* **Supplied records**:
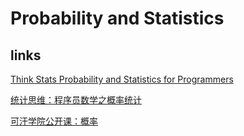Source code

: # Probability and Statistics

## links

[Think Stats Probability and Statistics for Programmers](http://greenteapress.com/thinkstats/)

[统计思维：程序员数学之概率统计](https://www.gitbook.com/book/jobrest/statistical-thinking/details)

[可汗学院公开课：概率](http://open.163.com/special/Khan/probability.html)



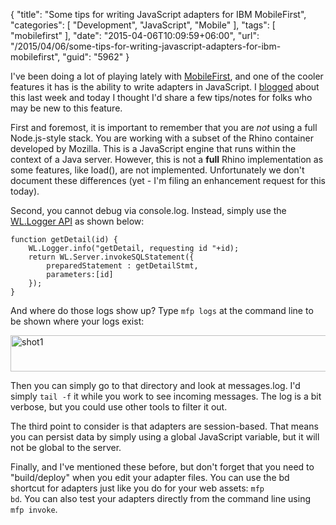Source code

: {
	"title": "Some tips for writing JavaScript adapters for IBM MobileFirst",
	"categories": [
		"Development",
		"JavaScript",
		"Mobile"
	],
	"tags": [
		"mobilefirst"
	],
	"date": "2015-04-06T10:09:59+06:00",
	"url": "/2015/04/06/some-tips-for-writing-javascript-adapters-for-ibm-mobilefirst",
	"guid": "5962"
}

I've been doing a lot of playing lately with <a href="http://www.ibm.com/mobilefirst/us/en/">MobileFirst</a>, and one of the cooler features it has is the ability to write adapters in JavaScript. I <a href="http://www.raymondcamden.com/2015/04/02/using-mobilefirst-sql-adapters-with-an-ionic-application">blogged</a> about this last week and today I thought I'd share a few tips/notes for folks who may be new to this feature.

<!--more-->

First and foremost, it is important to remember that you are <i>not</i> using a full Node.js-style stack. You are working with a subset of the Rhino container developed by Mozilla. This is a JavaScript engine that runs within the context of a Java server. However, this is not a <strong>full</strong> Rhino implementation as some features, like load(), are not implemented. Unfortunately we don't document these differences (yet - I'm filing an enhancement request for this today).

Second, you cannot debug via console.log. Instead, simply use the <a href="http://www-01.ibm.com/support/knowledgecenter/SSHS8R_7.0.0/com.ibm.worklight.apiref.doc/html/refjavascript-server/html/WL.Logger.html?cp=SSHS8R_7.0.0%2F9-1-0-1-5">WL.Logger API</a> as shown below:

<pre><code class="language-javascript">function getDetail(id) {
	WL.Logger.info("getDetail, requesting id "+id);
	return WL.Server.invokeSQLStatement({
		preparedStatement : getDetailStmt,
		parameters:[id]
	});
}</code></pre>

And where do those logs show up? Type <code>mfp logs</code> at the command line to be shown where your logs exist:

<a href="http://www.raymondcamden.com/wp-content/uploads/2015/04/shot11.png"><img src="https://static.raymondcamden.com/images/wp-content/uploads/2015/04/shot11.png" alt="shot1" width="800" height="58" class="alignnone size-full wp-image-5963" /></a>

Then you can simply go to that directory and look at messages.log. I'd simply <code>tail -f</code> it while you work to see incoming messages. The log is a bit verbose, but you could use other tools to filter it out. 

The third point to consider is that adapters are session-based. That means you can persist data by simply using a global JavaScript variable, but it will not be global to the server. 

Finally, and I've mentioned these before, but don't forget that you need to "build/deploy" when you edit your adapter files. You can use the bd shortcut for adapters just like you do for your web assets: <code>mfp bd</code>. You can also test your adapters directly from the command line using <code>mfp invoke</code>.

* **What you have to do**:
Write out every line of the data that holds the word "adapters".

* **Answer for this exercise**:
	"title": "Some tips for writing JavaScript adapters for IBM MobileFirst",
	"url": "/2015/04/06/some-tips-for-writing-javascript-adapters-for-ibm-mobilefirst",
I've been doing a lot of playing lately with <a href="http://www.ibm.com/mobilefirst/us/en/">MobileFirst</a>, and one of the cooler features it has is the ability to write adapters in JavaScript. I <a href="http://www.raymondcamden.com/2015/04/02/using-mobilefirst-sql-adapters-with-an-ionic-application">blogged</a> about this last week and today I thought I'd share a few tips/notes for folks who may be new to this feature.
The third point to consider is that adapters are session-based. That means you can persist data by simply using a global JavaScript variable, but it will not be global to the server. 
Finally, and I've mentioned these before, but don't forget that you need to "build/deploy" when you edit your adapter files. You can use the bd shortcut for adapters just like you do for your web assets: <code>mfp bd</code>. You can also test your adapters directly from the command line using <code>mfp invoke</code>.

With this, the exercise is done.